— Required work —
Reproduce each of the following records word for word, keeping their order and line breaks unchanged.

┌──

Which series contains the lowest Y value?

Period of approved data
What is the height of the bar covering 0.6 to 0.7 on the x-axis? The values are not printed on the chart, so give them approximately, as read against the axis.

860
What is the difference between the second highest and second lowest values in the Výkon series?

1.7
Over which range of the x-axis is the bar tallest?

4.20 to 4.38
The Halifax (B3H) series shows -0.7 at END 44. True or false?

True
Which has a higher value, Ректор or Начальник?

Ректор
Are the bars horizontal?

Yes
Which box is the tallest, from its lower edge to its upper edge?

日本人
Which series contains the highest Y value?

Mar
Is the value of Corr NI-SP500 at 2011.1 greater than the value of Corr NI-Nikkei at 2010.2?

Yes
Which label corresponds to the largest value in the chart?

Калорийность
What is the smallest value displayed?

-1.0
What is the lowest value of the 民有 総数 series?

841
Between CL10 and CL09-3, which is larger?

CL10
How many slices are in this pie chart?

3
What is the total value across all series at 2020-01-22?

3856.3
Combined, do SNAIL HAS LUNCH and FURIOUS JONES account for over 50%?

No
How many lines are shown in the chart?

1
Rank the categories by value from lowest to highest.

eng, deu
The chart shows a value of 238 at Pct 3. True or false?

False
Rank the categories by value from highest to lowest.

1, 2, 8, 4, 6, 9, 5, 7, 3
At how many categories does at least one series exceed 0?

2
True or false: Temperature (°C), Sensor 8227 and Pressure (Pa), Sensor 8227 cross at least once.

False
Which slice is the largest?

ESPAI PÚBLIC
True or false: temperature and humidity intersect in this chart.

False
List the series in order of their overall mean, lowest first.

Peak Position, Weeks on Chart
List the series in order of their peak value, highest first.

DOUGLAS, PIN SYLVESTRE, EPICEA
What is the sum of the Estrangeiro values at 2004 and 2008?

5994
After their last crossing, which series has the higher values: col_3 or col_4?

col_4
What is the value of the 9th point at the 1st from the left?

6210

└──

— Exercise output —
Which series contains the lowest Y value?

Period of approved data
What is the height of the bar covering 0.6 to 0.7 on the x-axis? The values are not printed on the chart, so give them approximately, as read against the axis.

860
What is the difference between the second highest and second lowest values in the Výkon series?

1.7
Over which range of the x-axis is the bar tallest?

4.20 to 4.38
The Halifax (B3H) series shows -0.7 at END 44. True or false?

True
Which has a higher value, Ректор or Начальник?

Ректор
Are the bars horizontal?

Yes
Which box is the tallest, from its lower edge to its upper edge?

日本人
Which series contains the highest Y value?

Mar
Is the value of Corr NI-SP500 at 2011.1 greater than the value of Corr NI-Nikkei at 2010.2?

Yes
Which label corresponds to the largest value in the chart?

Калорийность
What is the smallest value displayed?

-1.0
What is the lowest value of the 民有 総数 series?

841
Between CL10 and CL09-3, which is larger?

CL10
How many slices are in this pie chart?

3
What is the total value across all series at 2020-01-22?

3856.3
Combined, do SNAIL HAS LUNCH and FURIOUS JONES account for over 50%?

No
How many lines are shown in the chart?

1
Rank the categories by value from lowest to highest.

eng, deu
The chart shows a value of 238 at Pct 3. True or false?

False
Rank the categories by value from highest to lowest.

1, 2, 8, 4, 6, 9, 5, 7, 3
At how many categories does at least one series exceed 0?

2
True or false: Temperature (°C), Sensor 8227 and Pressure (Pa), Sensor 8227 cross at least once.

False
Which slice is the largest?

ESPAI PÚBLIC
True or false: temperature and humidity intersect in this chart.

False
List the series in order of their overall mean, lowest first.

Peak Position, Weeks on Chart
List the series in order of their peak value, highest first.

DOUGLAS, PIN SYLVESTRE, EPICEA
What is the sum of the Estrangeiro values at 2004 and 2008?

5994
After their last crossing, which series has the higher values: col_3 or col_4?

col_4
What is the value of the 9th point at the 1st from the left?

6210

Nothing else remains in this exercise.